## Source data
=== Section Start ===
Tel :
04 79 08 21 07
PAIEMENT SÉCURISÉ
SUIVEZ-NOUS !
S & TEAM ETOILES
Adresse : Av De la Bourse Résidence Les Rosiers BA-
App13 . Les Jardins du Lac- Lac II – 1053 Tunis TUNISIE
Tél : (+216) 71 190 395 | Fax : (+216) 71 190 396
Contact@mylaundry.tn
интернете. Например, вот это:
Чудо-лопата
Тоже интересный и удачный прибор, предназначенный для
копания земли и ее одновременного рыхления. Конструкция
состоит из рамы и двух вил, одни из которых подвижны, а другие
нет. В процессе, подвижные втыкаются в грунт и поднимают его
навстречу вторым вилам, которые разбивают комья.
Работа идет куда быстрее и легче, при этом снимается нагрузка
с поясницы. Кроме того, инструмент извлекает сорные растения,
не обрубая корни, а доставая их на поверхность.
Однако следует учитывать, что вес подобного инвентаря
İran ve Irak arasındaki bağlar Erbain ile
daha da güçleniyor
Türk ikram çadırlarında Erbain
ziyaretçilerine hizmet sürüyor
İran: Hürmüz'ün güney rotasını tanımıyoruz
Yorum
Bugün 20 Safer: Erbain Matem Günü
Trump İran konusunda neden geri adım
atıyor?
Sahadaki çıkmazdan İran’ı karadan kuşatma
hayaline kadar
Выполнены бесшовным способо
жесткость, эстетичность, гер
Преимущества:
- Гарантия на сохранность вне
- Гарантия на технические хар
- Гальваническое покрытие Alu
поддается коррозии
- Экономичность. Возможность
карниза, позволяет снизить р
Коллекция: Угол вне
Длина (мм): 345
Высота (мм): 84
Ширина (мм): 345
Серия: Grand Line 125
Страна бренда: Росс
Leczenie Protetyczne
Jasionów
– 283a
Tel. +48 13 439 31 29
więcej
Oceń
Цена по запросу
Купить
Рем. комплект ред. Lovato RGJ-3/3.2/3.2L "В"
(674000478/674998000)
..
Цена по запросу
=== Section End ===
## Task to complete
Rewrite all the records above, switching every "Цена по запросу" to "Цена договорная" and leaving the rest unchanged.

## Answer to the problem
Tel :
04 79 08 21 07
PAIEMENT SÉCURISÉ
SUIVEZ-NOUS !
S & TEAM ETOILES
Adresse : Av De la Bourse Résidence Les Rosiers BA-
App13 . Les Jardins du Lac- Lac II – 1053 Tunis TUNISIE
Tél : (+216) 71 190 395 | Fax : (+216) 71 190 396
Contact@mylaundry.tn
интернете. Например, вот это:
Чудо-лопата
Тоже интересный и удачный прибор, предназначенный для
копания земли и ее одновременного рыхления. Конструкция
состоит из рамы и двух вил, одни из которых подвижны, а другие
нет. В процессе, подвижные втыкаются в грунт и поднимают его
навстречу вторым вилам, которые разбивают комья.
Работа идет куда быстрее и легче, при этом снимается нагрузка
с поясницы. Кроме того, инструмент извлекает сорные растения,
не обрубая корни, а доставая их на поверхность.
Однако следует учитывать, что вес подобного инвентаря
İran ve Irak arasındaki bağlar Erbain ile
daha da güçleniyor
Türk ikram çadırlarında Erbain
ziyaretçilerine hizmet sürüyor
İran: Hürmüz'ün güney rotasını tanımıyoruz
Yorum
Bugün 20 Safer: Erbain Matem Günü
Trump İran konusunda neden geri adım
atıyor?
Sahadaki çıkmazdan İran’ı karadan kuşatma
hayaline kadar
Выполнены бесшовным способо
жесткость, эстетичность, гер
Преимущества:
- Гарантия на сохранность вне
- Гарантия на технические хар
- Гальваническое покрытие Alu
поддается коррозии
- Экономичность. Возможность
карниза, позволяет снизить р
Коллекция: Угол вне
Длина (мм): 345
Высота (мм): 84
Ширина (мм): 345
Серия: Grand Line 125
Страна бренда: Росс
Leczenie Protetyczne
Jasionów
– 283a
Tel. +48 13 439 31 29
więcej
Oceń
Цена договорная
Купить
Рем. комплект ред. Lovato RGJ-3/3.2/3.2L "В"
(674000478/674998000)
..
Цена договорная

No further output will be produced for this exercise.